Вера молчит. Девушка, наверное, думает, что связалась с психом. Где-то она, конечно, права. Но мне ничего не остается как продолжить.
– Я не говорил Тине о своей любви. А зачем? У нас достаточно тем для разговоров, мы оба художники, – грустно улыбаюсь. – Понимаешь, весь полностью я ей вряд ли нужен. Пока я друг, но если признаюсь, потеряю и это…
Жужжит мобильник. Я лихорадочно шарю в карманах куртки, джинсов, забывая, что выложил телефон на стол.
Вера хватает мой смарт, быстро водит пальцами по экрану. Замирает, хмурится. Я беспомощно наблюдаю за ней, понимая, что моя судьба только что решилась.
Девушка прячет телефон за спину.
– Тебе нельзя это читать!
Я подрываюсь с места, перехватываю ее руку. Вера подчиняется, разжимает пальцы и быстро-быстро говорит:
– Она ничегошеньки в жизни не понимает, она дура!
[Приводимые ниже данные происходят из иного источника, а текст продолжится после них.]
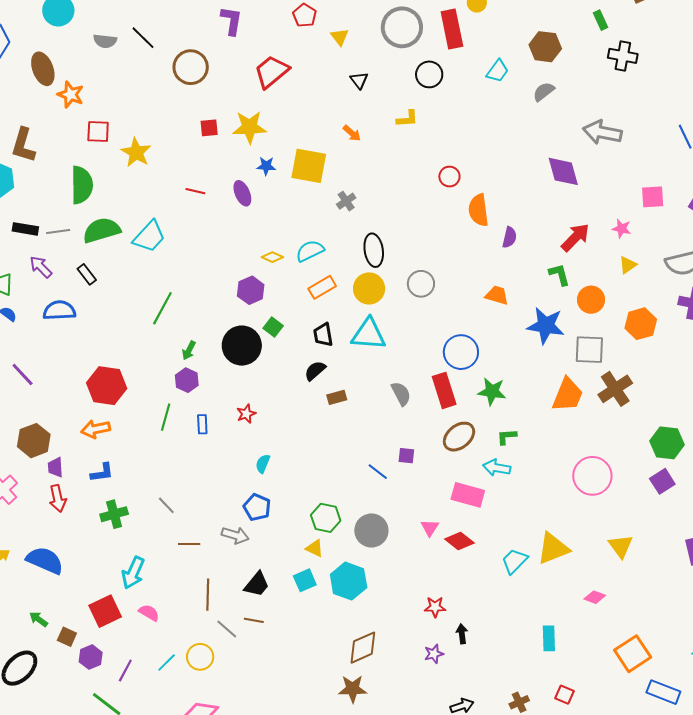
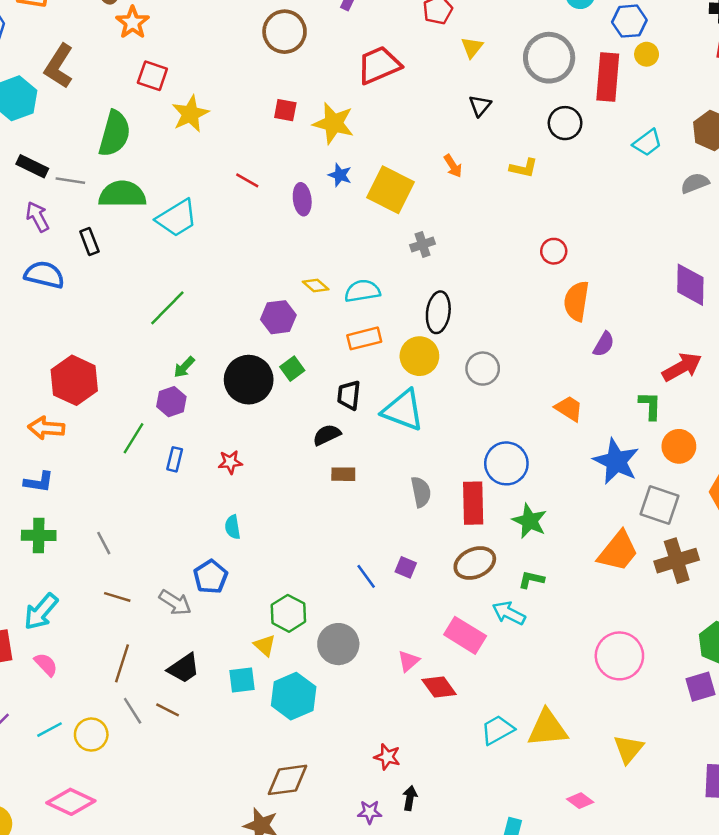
cyan semicircle: (263, 464) -> (233, 527), turned -48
Могла бы сама приехать, могла бы помочь, могла…
– Замолчи!
«Денис, милый… я догадывалась о твоих чувствах… прости… не нужно было заводить все так далеко… через месяц выхожу замуж…»
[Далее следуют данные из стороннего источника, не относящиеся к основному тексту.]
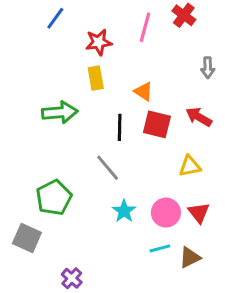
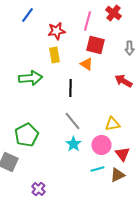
red square: (157, 124) -> (95, 45), moved
yellow triangle: (190, 166) -> (112, 124), moved
gray line: (108, 168) -> (72, 121), moved
red triangle: (199, 213) -> (122, 154), moved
Строчки двоятся перед глазами, в ушах шум. Я забываю о Вере, сквозняках и дверях. Я хочу, чтобы рядом никого не было.
– Эй, Нео! – Вера теребит рукав моего свитера, – а, давай, я ей позвоню? И подробно расскажу, что она потеряла? Давай?
Смотрю на девушку невидящими глазами, смахиваю со стола горку зубочисток – все мои признания. Наша игра в искренность кажется такой глупой. Имеет смысл лишь одна истина: от меня ушла Тина.
И вдруг снова чувствую сквозняк. Лицо Веры сереет, губы дрожат. Окружающие этого не заметят, но я-то знаю – плохой знак. Ее снова оттягивает назад, к вновь открывшейся двери в прошлое. Рука девушки выскальзывает из моей…
Я делаю глубокий вдох, собираюсь с духом. Проклятая откровенность превратила меня в рохлю. Я должен забыть о Тине, пока не закончил с Верой. Да и просто должен забыть.
– Одевайся! – командую, – пойдем искать твоего Саню.
* * * *
На наше счастье мороз для фотосессии не помеха.
В парке недалеко от набережной Саня самозабвенно снимает средневековых принцесс. Модели то и дело пудрят посиневшие носы, но шубы на открытые плечи не спешат накидывать.
Вера поднимается на цыпочки и шепчет на ухо, что вторым пунктом после утопления было сорвать Сане съемку. Мда, я знал, что от утопленников ничего толкового не дождешься. У меня есть идея получше.
– Александр, – громко говорю фотографу в спину, и стискиваю в объятиях девушку.
Парень нехотя опускает фотоаппарат, оборачивается. Красив, стервец. Но надменное выражение лица убивает все обаяние.
– Верочка мне столько о вас рассказывала, – широкая американская улыбка, – вот захотел познакомиться! Кирилл! – сую в руки визитку режиссера.
Саня изучает визитку и переводит недоуменный взгляд на девушку.
– А знаете, я дам Вере роль в новом триллере. Название еще не придумал, будет что-то вроде «Фотографы исчезают поодиночке»… Верочка очень талантлива. И красива! Даже цветы рядом с ней от зависти вянут!
Девушка играет свою роль с достоинством и апломбом – ни дать ни взять восходящая кинозвезда. Только сейчас понимаю: а Вера действительно красива. Я засматриваюсь на нее и будто издалека слышу вопрос Сани:
– Может, как-нибудь увидимся?
Вера поджимает губы и, не моргнув глазом, отвечает.
– Пока не могу. Роль надо учить. Да и съемки скоро начнутся.
– Да, мы спешим, очень спешим. Но если разрешите, еще немного полюбуемся вашей работой.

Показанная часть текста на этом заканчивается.